After these rounds, the recruiter informed me that the feedback was mixed, with my weak hire in coding and the system design round being flagged. They wanted a follow-up on System Design.
Follow-up System Design
This round also began with two behavioral questions. The problem given was to design a blob storage service similar to S3. I hadn't encountered such a problem before, so it was challenging. However, the interviewer was very helpful, course-correcting me when I took wrong paths. It felt like a truly collaborative session. We discussed DynamoDB extensively, including its replication and partitioning mechanisms. While it was a good learning experience, I ultimately did not meet the Staff (L6-2) bar. However, I received a Strong Hire for L6-1.
The recruiter reached out shortly after to confirm if I was open to relocating to Seattle, and once I approved, they gave me a verbal offer for the L6-1 position. Just before our call to discuss the official offer, the recruiter mentioned that Coupang had paused all offers requiring H1 transfer due to a government shutdown and uncertainty around a 100K fee.

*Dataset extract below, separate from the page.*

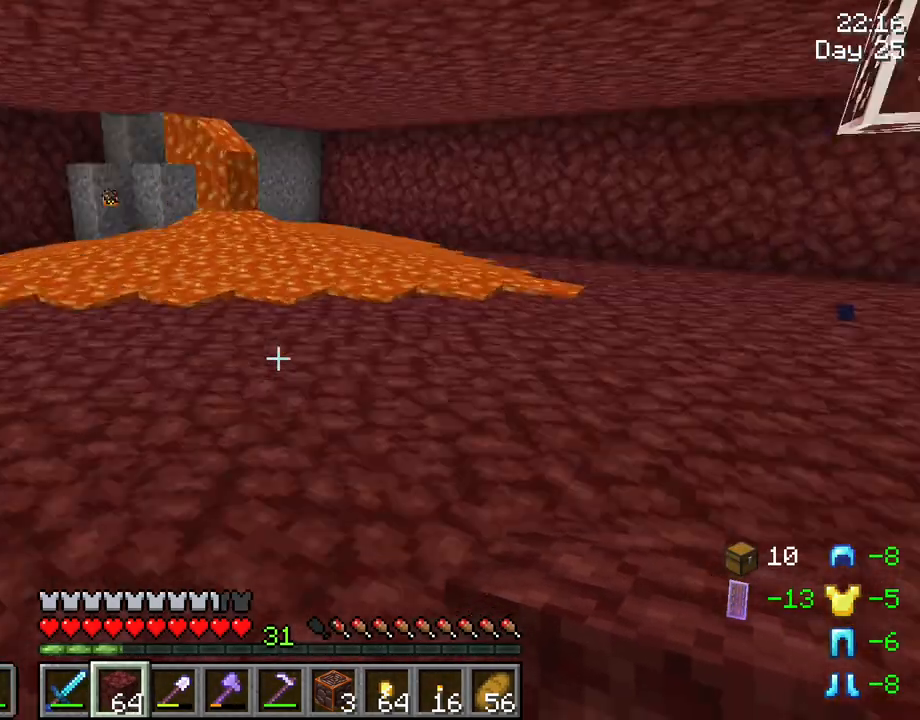
{"keys": ["w"], "mouse": [], "mouse_move": "still", "events": [[83, "w", "down"], [183, "d", "up"]]}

This was unfortunate, as I never received the written offer letter, despite the numbers being very good for Seattle.
Overall, the recruiter and interviewers were pleasant to work with. However, the last-minute rescinding of the offer left a sour taste, especially since no other companies I interviewed with cited this reason. I suspect there might have been other underlying reasons the recruiter didn't share.
Interview Questions (5)
Given an array nums with n objects colored red, white, or blue, sort them in-place so that objects of the same color are adjacent, with the colors in the order red, white, and blue. I was specifically asked to code this in one pass without using a map.
Given networks of two friends represented by a grid, find the minimum number of connections required to join these distinct networks into a single connected component. This problem can be solved using a simple Breadth-First Search (BFS).
Given a grid consisting of 0s (water) and 1s (land), find the number of distinct shapes of islands. Two islands are considered the same shape if one can be translated to match the other. For example, in the grid [[1,0,0,0,1,1],[1,1,0,0,0,1],[0,0,0,0,1,0],[0,0,0,0,1,1]], there are 2 distinct shapes: an 'L' shape on the top left and an inverted 'L' on the top right.
Design a ride-sharing application similar to Uber. The interviewer expected significant depth in the design, covering aspects such as user and driver management, matching algorithms, real-time location tracking, fare calculation, notification systems, scalability, and reliability.
Design a highly available and scalable blob storage service similar to Amazon S3. The discussion involved topics like distributed file systems, data replication strategies, partitioning mechanisms, consistency models, and fault tolerance. We specifically delved into concepts like DynamoDB, its replication, and partitioning mechanisms as part of the solution.